Oldham returned several times to D'Oyly Carte, appearing in the 1929–30 season and on tour in his old roles of Ralph, Frederic, Tolloller, Hilarion, Nanki-Poo, Fairfax, and Marco. In the 1934–35 season, he played these roles on the company's first major American tour in the 20th century. In 1936, during the company's season at Sadler's Wells, he played Hilarion, and he was leading tenor in the 1936–37 season, which included another long American tour. Oldham's presence was a condition demanded by the American promoters. During this tour he and Sylvia Cecil were excused by the company for one night to sing a programme of classical and popular favourites, including "Prithee, pretty maiden" from Patience, the evening before President Roosevelt's 2nd inauguration, at a party at the White House.

===Later years===
Oldham later played in many musicals and plays, including The Song of the Drum at Drury Lane, as Captain Anthony Darrell (1931). He appeared at the Royal Albert Hall as Chibiabos in Hiawatha in 1938, conducted by Malcolm Sargent. After 1948 he developed a career as a Lieder singer and lecture-recitalist and later as a character actor in non-musical plays. His last role in London was Dr. Stoner in the Agatha Christie play Verdict (1958). Between 1934 and 1957, he also appeared in several films.

In 1940, on 29 February, the character Frederic came of age, as described in The Pirates of Penzance, Act II. This was a significant date for any G&S tenor. In New York, the Gilbert and Sullivan Society journal, "The Palace Peeper", marked the event by publishing an original ode to Frederic, in which Oldham was honoured as the archetype of the romantic Frederic. A member of the Gilbert and Sullivan Society in London from 1924, Oldham was elected vice-president of the society in 1947.

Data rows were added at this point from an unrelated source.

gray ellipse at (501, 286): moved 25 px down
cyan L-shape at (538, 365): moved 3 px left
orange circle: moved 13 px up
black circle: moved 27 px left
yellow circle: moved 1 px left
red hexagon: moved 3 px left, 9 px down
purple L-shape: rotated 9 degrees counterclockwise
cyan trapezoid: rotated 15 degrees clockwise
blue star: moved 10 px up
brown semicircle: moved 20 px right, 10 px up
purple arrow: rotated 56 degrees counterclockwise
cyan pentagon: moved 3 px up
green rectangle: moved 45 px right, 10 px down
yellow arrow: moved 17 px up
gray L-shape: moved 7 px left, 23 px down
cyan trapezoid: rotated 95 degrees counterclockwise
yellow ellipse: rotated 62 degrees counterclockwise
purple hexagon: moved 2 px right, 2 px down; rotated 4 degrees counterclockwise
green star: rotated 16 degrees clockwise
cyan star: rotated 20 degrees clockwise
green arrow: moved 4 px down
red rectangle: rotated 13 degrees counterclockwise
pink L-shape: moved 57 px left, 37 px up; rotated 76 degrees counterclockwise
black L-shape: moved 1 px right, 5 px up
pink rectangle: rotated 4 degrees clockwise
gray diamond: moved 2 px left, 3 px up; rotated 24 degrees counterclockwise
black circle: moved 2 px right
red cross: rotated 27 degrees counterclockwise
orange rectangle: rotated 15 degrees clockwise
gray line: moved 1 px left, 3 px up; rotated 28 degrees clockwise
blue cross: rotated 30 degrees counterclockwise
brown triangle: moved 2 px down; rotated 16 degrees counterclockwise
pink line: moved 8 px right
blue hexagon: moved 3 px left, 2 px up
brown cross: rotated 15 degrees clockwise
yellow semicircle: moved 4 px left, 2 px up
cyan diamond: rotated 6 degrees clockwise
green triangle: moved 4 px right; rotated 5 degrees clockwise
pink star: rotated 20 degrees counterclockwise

During his last decade, Oldham lived in retirement in Hayling Island, Hampshire, but he often visited London. He acted as compère for the D'Oyly Carte company's last night revelries at the close of its 1961–62 London season at the Savoy Theatre. In September 1966 he appeared on the BBC radio programme Desert Island Discs. He died in Portsmouth in 1968, just before his 81st birthday.

==Recordings and films==

Oldham played leading tenor roles in nineteen full and abridged His Master's Voice Savoy opera recordings, as follows: Defendant in Trial by Jury (1928), Alexis in The Sorcerer (1933), Frederic in The Pirates of Penzance (1920, 1929 and 1931), the Duke of Dunstable in Patience (1930), Earl Tolloller in Iolanthe (1922 [part] and 1929), Hilarion in Princess Ida (1924 and 1932), Nanki-Poo in The Mikado (1926 and 1936), Richard Dauntless in Ruddigore (1924 and 1931), Colonel Fairfax in The Yeomen of the Guard (1920, 1928 and 1931) and Marco in The Gondoliers (1927 and 1931). He also made numerous recordings of songs, musicals and operettas.

He also appeared in several films between 1934 and 1957, including The Broken Rosary (1934), as Giovanni; Charing Cross Road (1935), as Jimmy O'Connell; Melody of My Heart (1936), as Joe Montfort, and Dangerous Exile (1957), as William.